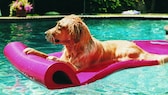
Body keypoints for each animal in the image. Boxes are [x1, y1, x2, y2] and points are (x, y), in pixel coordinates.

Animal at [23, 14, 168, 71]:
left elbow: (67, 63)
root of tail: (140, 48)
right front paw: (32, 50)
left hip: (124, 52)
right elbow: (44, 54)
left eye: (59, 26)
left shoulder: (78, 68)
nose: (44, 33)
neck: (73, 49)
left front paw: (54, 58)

______________________________

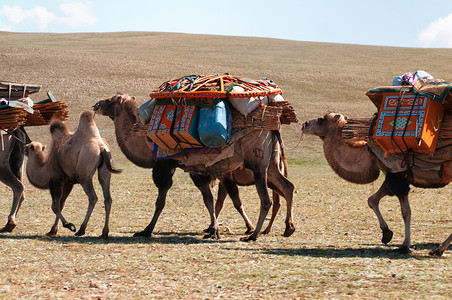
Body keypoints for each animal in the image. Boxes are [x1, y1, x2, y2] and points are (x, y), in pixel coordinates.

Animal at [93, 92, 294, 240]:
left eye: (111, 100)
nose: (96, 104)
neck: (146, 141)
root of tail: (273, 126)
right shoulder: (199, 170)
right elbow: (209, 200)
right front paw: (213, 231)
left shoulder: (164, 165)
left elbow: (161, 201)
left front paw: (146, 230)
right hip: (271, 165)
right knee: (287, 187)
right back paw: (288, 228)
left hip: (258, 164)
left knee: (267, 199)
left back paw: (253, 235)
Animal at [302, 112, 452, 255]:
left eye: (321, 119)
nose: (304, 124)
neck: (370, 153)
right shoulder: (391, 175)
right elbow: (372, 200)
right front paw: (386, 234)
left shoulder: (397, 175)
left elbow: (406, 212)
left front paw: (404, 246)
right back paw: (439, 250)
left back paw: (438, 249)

______________________________

### EXERCISE AIM
From the records above, reproduce exactly the lines from the one with "right shoulder: (391, 175)" to the one with "left back paw: (438, 249)", both included, and no others.

### WORKED SOLUTION
right shoulder: (391, 175)
right elbow: (372, 200)
right front paw: (386, 234)
left shoulder: (397, 175)
left elbow: (406, 212)
left front paw: (404, 246)
right back paw: (439, 250)
left back paw: (438, 249)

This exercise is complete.